## DOCUMENT
>>>>

2012-04-27 Thread Brendan Smith
woohoo!  this is great,   good luck Adrian



Brendan Smith, IT Specialist
National Priorities Project
http://www.nationalpriorities.org
http://www.facebook.com/nationalpriorities
413 584 9556




On Apr 27, 2012, at 12:50 PM, Adrian Holovaty wrote:

> Hey guys, here's an important heads-up!
> 
> We're going to do the migration to GitHub today. This means we'll no
> longer be committing code to our Subversion repository. Committers,
> please hold off on making commits until the migration is done.
> 
> I expect it'll be done by late afternoon Chicago time. I'm going to do
> a dry run first to make sure all goes well, then I'll do the real
> thing.
> 
> Here are some random notes about the process --
> 
> * Any fork of the existing GitHub repository at
> https://github.com/django/django (which was a mirror of Subversion)
> will be broken. That is, it will no longer be able to get changes from
> upstream. Unfortunately, there's no way around this. But we'll provide
> some instructions here on django-developers on how to change your
> forks to use the new upstream repository in such a way that any of
> your local changes will be preserved. Worst case, you'll just have to
> generate a patch of your local branch's changes and apply it to a new
> fork.

<<<<

## GOAL 1
According to the GitHub migration message, why does Adrian plan a dry run before the real migration?
## GOAL 2
Retype the GitHub migration message from "On Apr 27, 2012, at" up to and including "migration is done.".
The records aren't needed for any of this.

Saved data entries:

>>>>

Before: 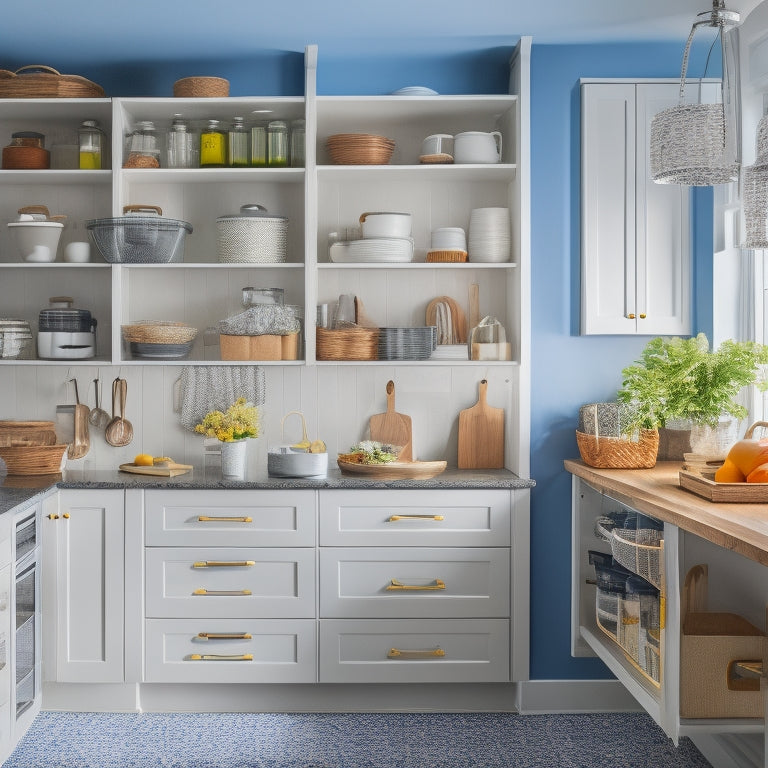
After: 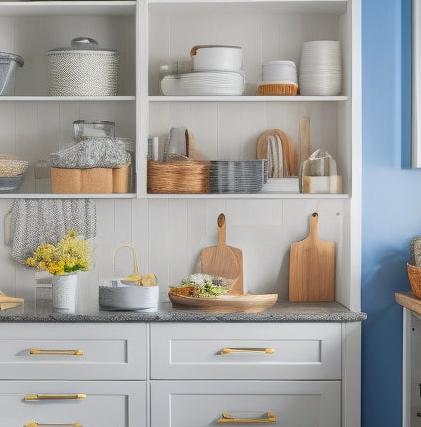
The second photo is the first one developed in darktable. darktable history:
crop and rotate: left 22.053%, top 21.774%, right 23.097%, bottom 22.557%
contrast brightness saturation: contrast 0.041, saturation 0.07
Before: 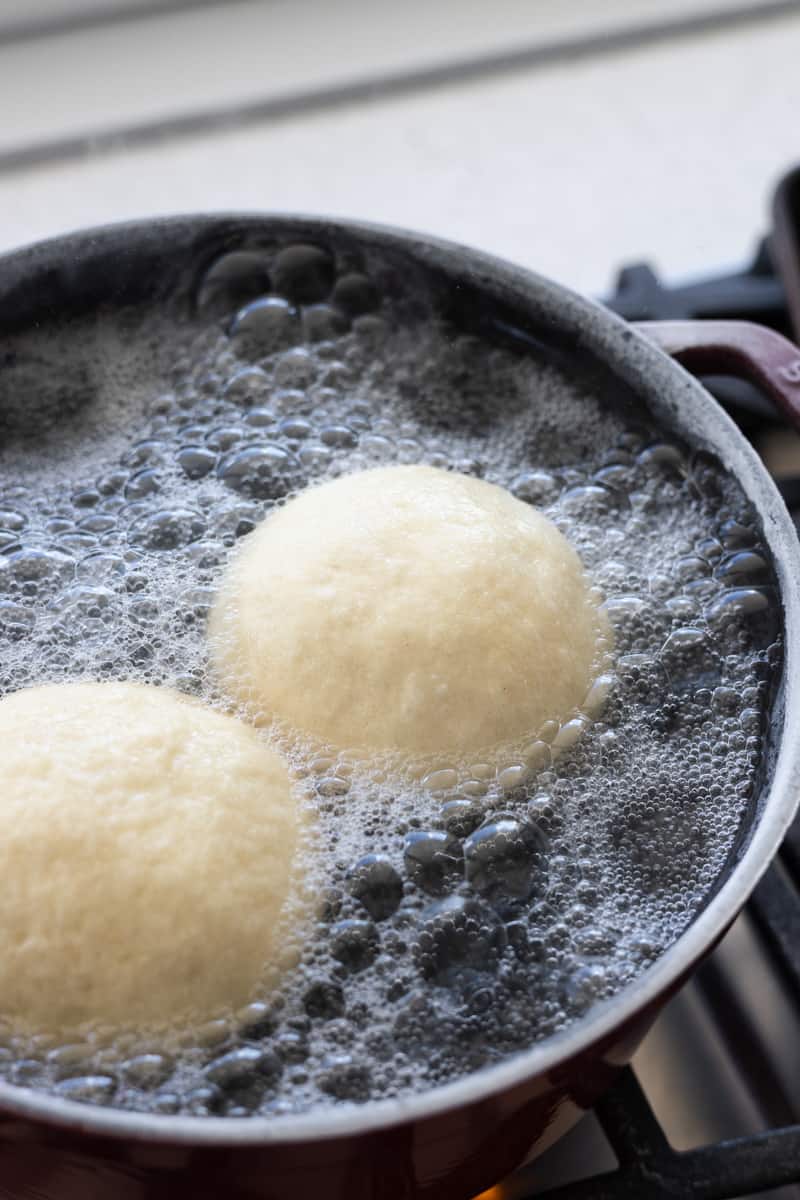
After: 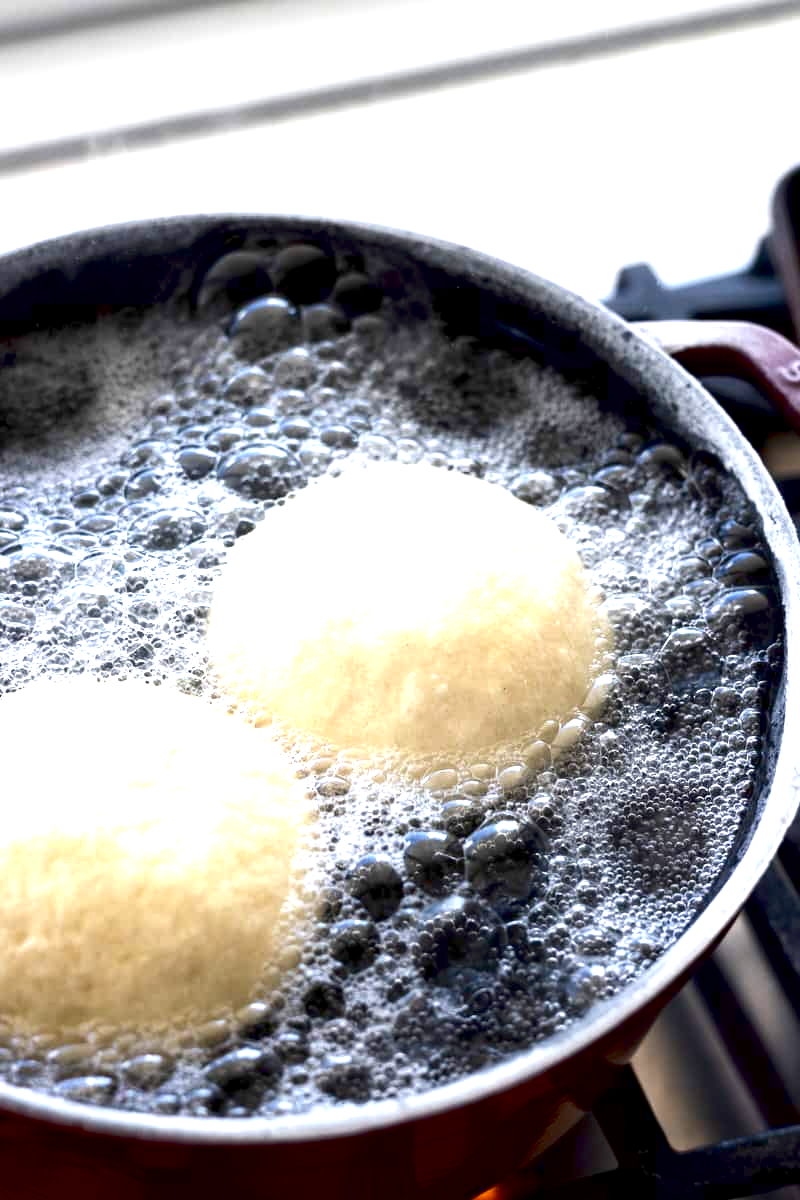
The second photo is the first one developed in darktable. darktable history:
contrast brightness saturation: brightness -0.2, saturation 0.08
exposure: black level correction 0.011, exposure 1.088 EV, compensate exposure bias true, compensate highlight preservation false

<<<<

## WRITTEN SOLUTION 1
He plans the dry run to make sure everything goes well before he does the real migration.

## WRITTEN SOLUTION 2
On Apr 27, 2012, at 12:50 PM, Adrian Holovaty wrote:

> Hey guys, here's an important heads-up!
> 
> We're going to do the migration to GitHub today. This means we'll no
> longer be committing code to our Subversion repository. Committers,
> please hold off on making commits until the migration is done.